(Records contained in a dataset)

# # #

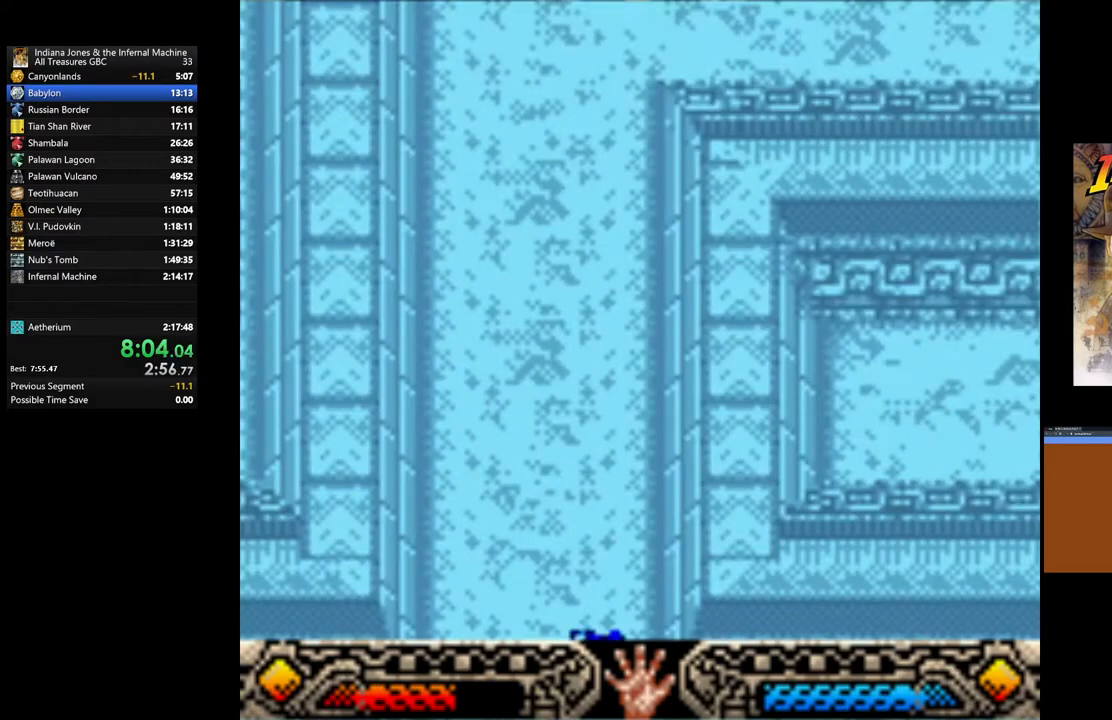
{"buttons": [], "left_stick": "up-right", "right_stick": "center", "events": []}
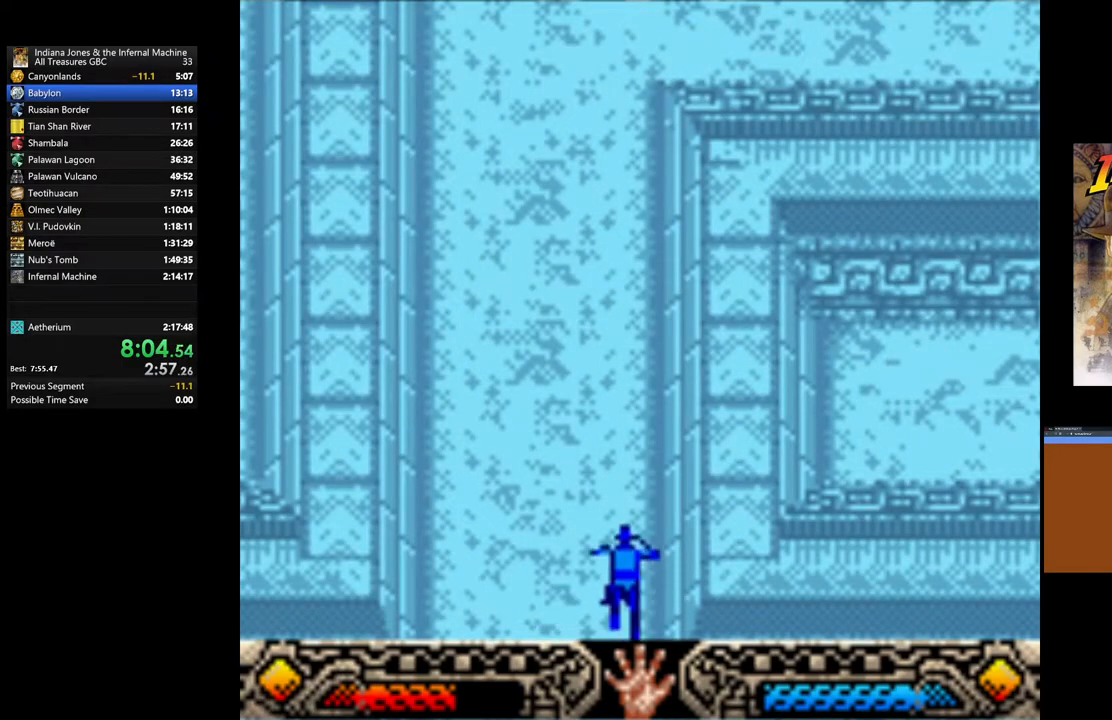
{"buttons": [], "left_stick": "up-right", "right_stick": "center", "events": []}
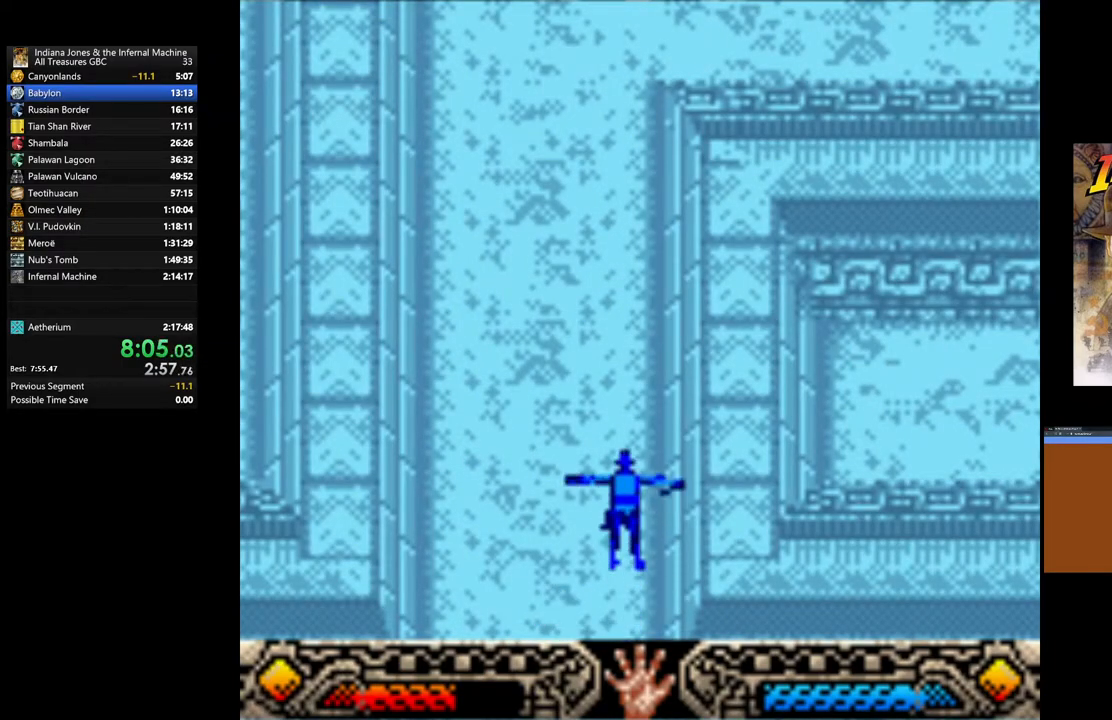
{"buttons": [], "left_stick": "up-right", "right_stick": "center", "events": []}
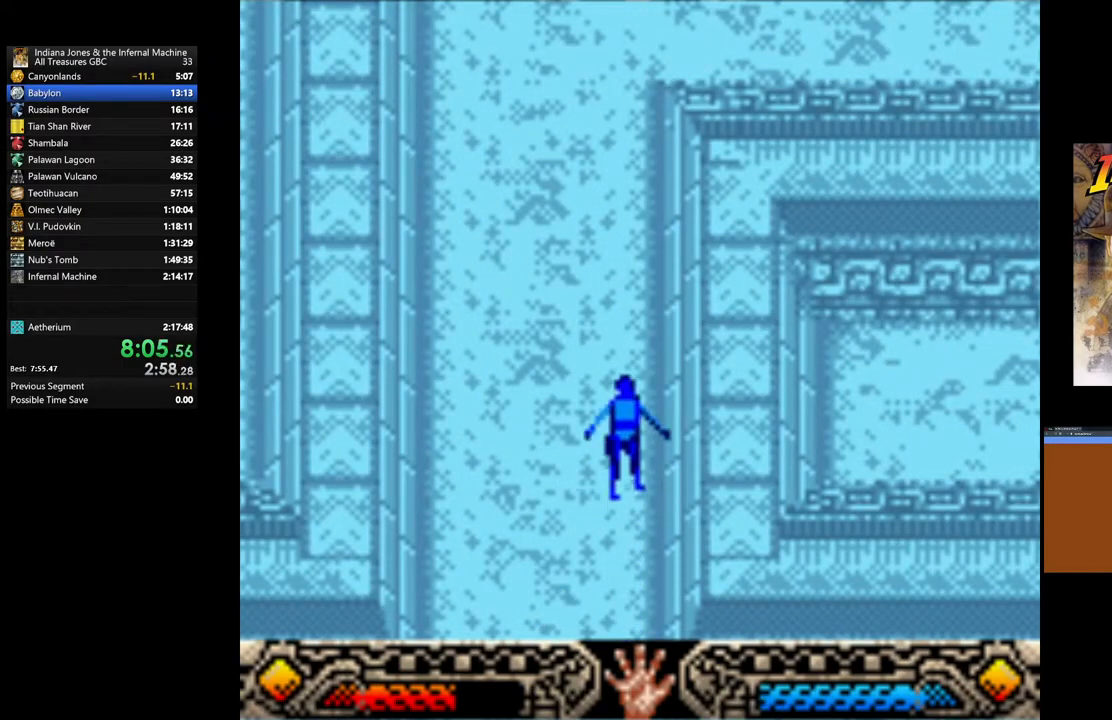
{"buttons": [], "left_stick": "up-right", "right_stick": "center", "events": []}
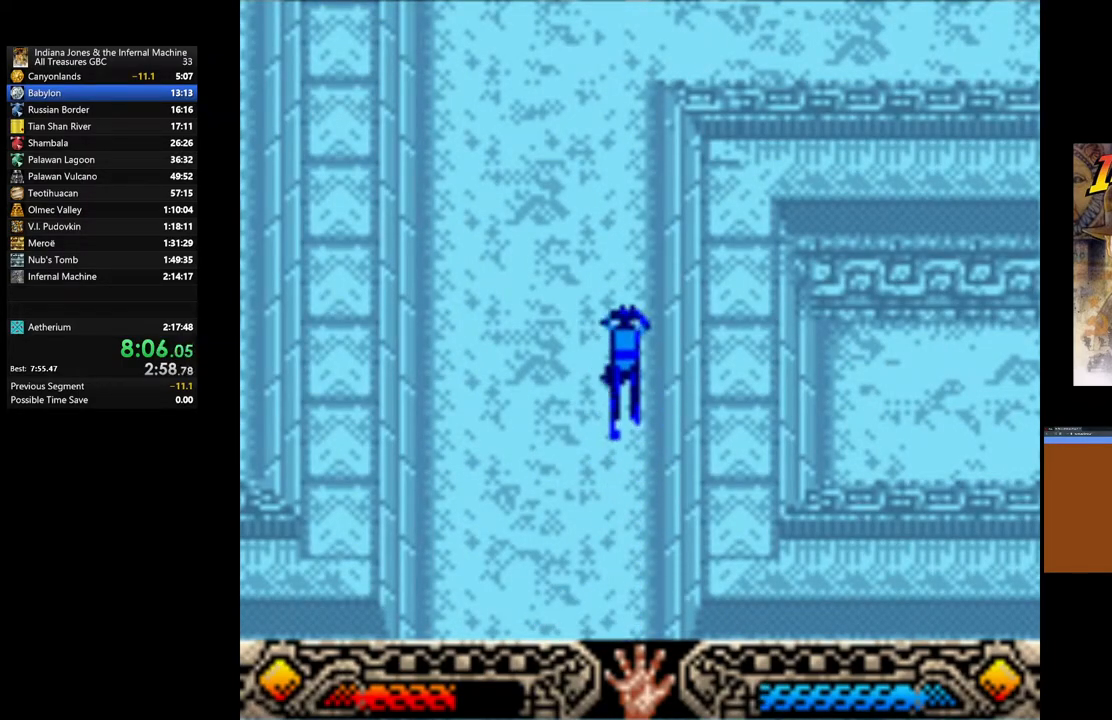
{"buttons": [], "left_stick": "up-right", "right_stick": "center", "events": []}
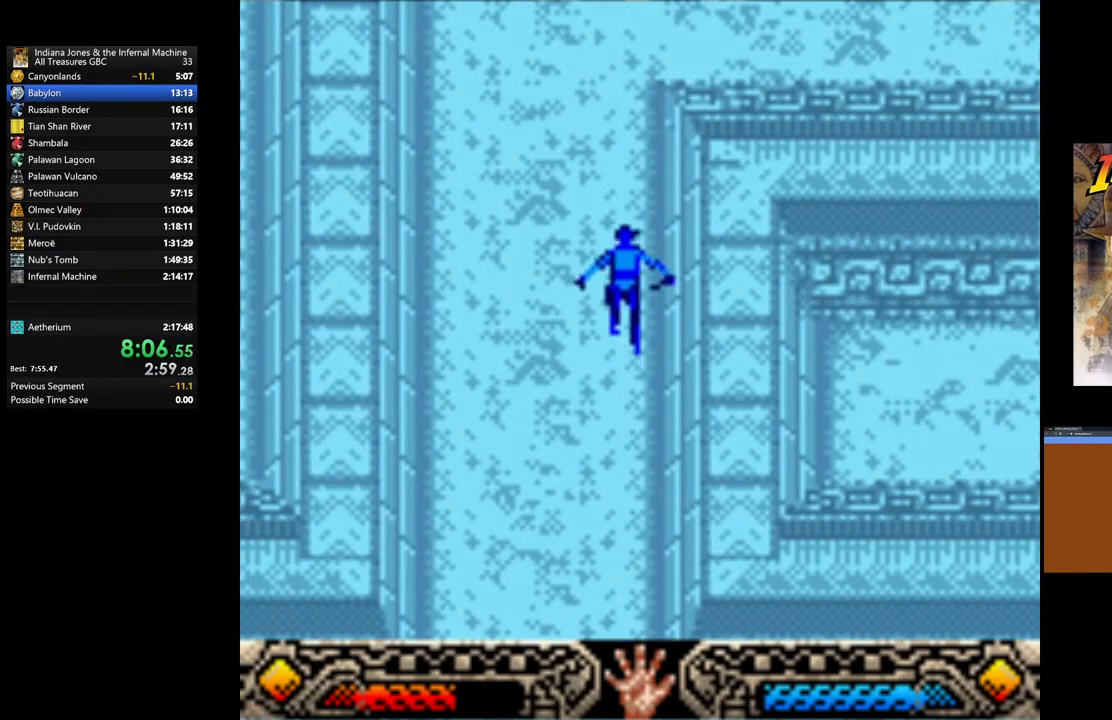
{"buttons": [], "left_stick": "up-right", "right_stick": "center", "events": []}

# # #

[Task brief] All records above are to be repeated exactly, with the images left out.

[Written response]
{"buttons": [], "left_stick": "up-right", "right_stick": "center", "events": []}
{"buttons": [], "left_stick": "up-right", "right_stick": "center", "events": []}
{"buttons": [], "left_stick": "up-right", "right_stick": "center", "events": []}
{"buttons": [], "left_stick": "up-right", "right_stick": "center", "events": []}
{"buttons": [], "left_stick": "up-right", "right_stick": "center", "events": []}
{"buttons": [], "left_stick": "up-right", "right_stick": "center", "events": []}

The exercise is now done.